I mercati azionari internazionali sono da sempre un termometro piuttosto affidabile per quanto riguarda il fronte geopolitico mondiale. Infatti spesso si muovono in vista di quello che potrebbe avvenire in un futuro prossimo, a volte anche con un certo anticipo. In questo caso la spada di Damocle che li minaccia da qualche giorno si chiama Russia. O per essere più precisi: la crisi tra Russia e Nato. Infatti se ad inizio di settimana si era temuto il peggio, ieri la minaccia di un’invasione del territorio ucraino da parte delle truppe do Mosca era stato apparentemente scongiurato. Almeno da quanto era trapelato.
Eppure nonostante questo le Borse non sono ancora del tutto libere dalla paura di un capovolgimento, anche improvviso, della situazione.
Infatti i vertici politici russi avevano confermato il ritiro, peraltro anche ostentato, di una parte delle truppe. In queste ore, però, la NATO smentisce la cosa affermando che, invece, la Russia starebbe aumentando il dispiegamento del proprio esercito al confine. Non solo, ma Kiev, non più tardi di ieri, aveva annunciato la possibilità che fosse in atto un attacco informatico. ovvero una minaccia differente da quella prevista. In questa occasione sarebbero stati presi di mira il Ministero della Difesa ucraino ed alcune banche pubbliche.
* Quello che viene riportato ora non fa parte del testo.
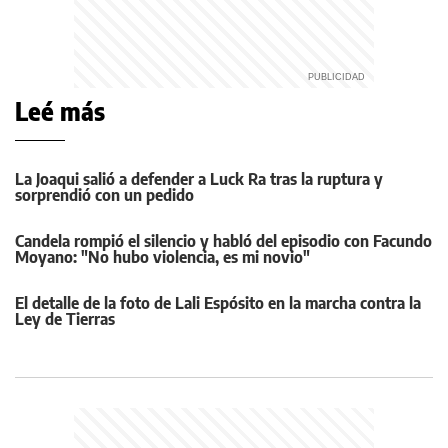
Leé más
La Joaqui salió a defender a Luck Ra tras la ruptura y
sorprendió con un pedido
Candela rompió el silencio y habló del episodio con Facundo
Moyano: "No hubo violencia, es mi novio"
El detalle de la foto de Lali Espósito en la marcha contra la
Ley de Tierras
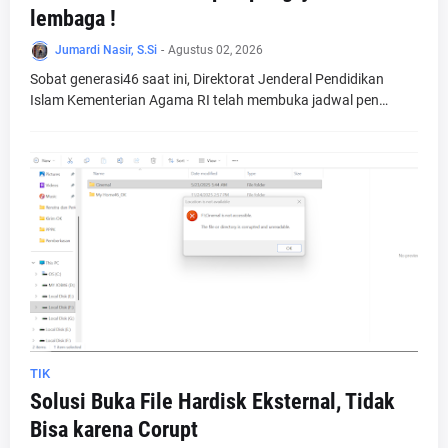
lembaga !
Jumardi Nasir, S.Si
-
Agustus 02, 2026
Sobat generasi46 saat ini, Direktorat Jenderal Pendidikan
Islam Kementerian Agama RI telah membuka jadwal pen…
TIK
Solusi Buka File Hardisk Eksternal, Tidak
Bisa karena Corupt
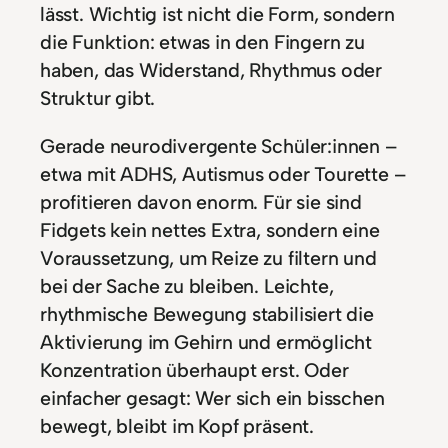
lässt. Wichtig ist nicht die Form, sondern
die Funktion: etwas in den Fingern zu
haben, das Widerstand, Rhythmus oder
Struktur gibt.
Gerade neurodivergente Schüler:innen –
etwa mit ADHS, Autismus oder Tourette –
profitieren davon enorm. Für sie sind
Fidgets kein nettes Extra, sondern eine
Voraussetzung, um Reize zu filtern und
bei der Sache zu bleiben. Leichte,
rhythmische Bewegung stabilisiert die
Aktivierung im Gehirn und ermöglicht
Konzentration überhaupt erst. Oder
einfacher gesagt: Wer sich ein bisschen
bewegt, bleibt im Kopf präsent.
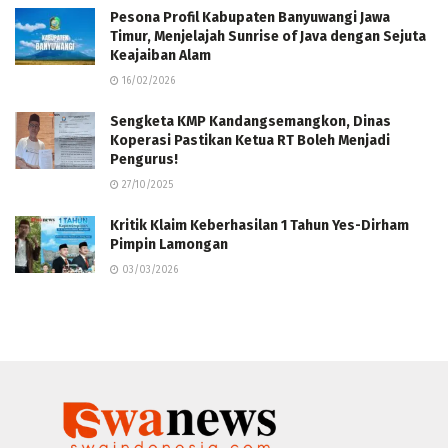
Pesona Profil Kabupaten Banyuwangi Jawa
Timur, Menjelajah Sunrise of Java dengan Sejuta
Keajaiban Alam
16/02/2026
Sengketa KMP Kandangsemangkon, Dinas
Koperasi Pastikan Ketua RT Boleh Menjadi
Pengurus!
27/10/2025
Kritik Klaim Keberhasilan 1 Tahun Yes-Dirham
Pimpin Lamongan
03/03/2026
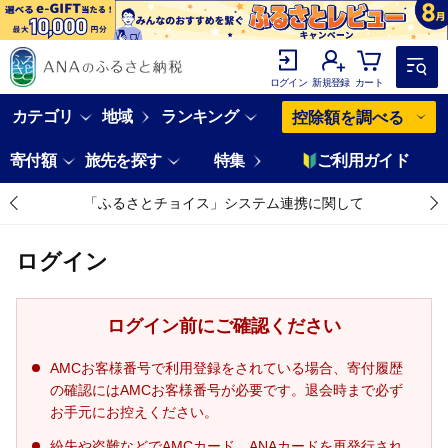
ログイン
新規登録
カート
カテゴリ
地域
ランキング
控除額を調べる
寄付額
旅先を探す
特集
ご利用ガイド
「ふるさとチョイス」システム連携に関して
ログイン
ログイン前にご確認ください
AMCお客様番号で利用登録をされている場合、寄付履歴
の確認にはAMCお客様番号が必要です。退会時まで必ず
お手元にお控えください。
紛失や盗難などでAMCカード、ANAカードを再発行され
Si tratterebbe di una mossa che prende spunto da una debolezza informatica che Kiev lamenta da anni.
Le Borse non sono ancora del tutto libere dalla minaccia di un’escalation
A prescindere da tutto, però, è senza dubbio vero che i timori di una possibile invasione non siano definitivamente tramontati. Non solo, anche il cauto ottimismo espresso dalla diplomazia nelle scorse 24 ore potrebbe rivelarsi una mossa azzardata. In questo caso i mercati sembrano aver intercettato i dubbi della stessa NATO che, come detto, lamenta un comportamento contraddittorio da parte dell’esercito russo.
A questo si devono aggiungere anche i nervosismi dettati dai risultati record dell’inflazione inglese. La pubblicazione odierna, infatti la vede ai massimi da 30 anni. Tradotto in numeri si parla di un risultato che a gennaio ha toccato il 5,5% su base annua.
Alla luce di tutte queste considerazioni trovano spiegazione i saldi in rosso registrati dai listini intorno alle 16. In particolare un -0,5% sul Ftse Mib ma anche i negativi che si intravedono su Wall Street con un Nasdaq, ad esempio, a -1,14%.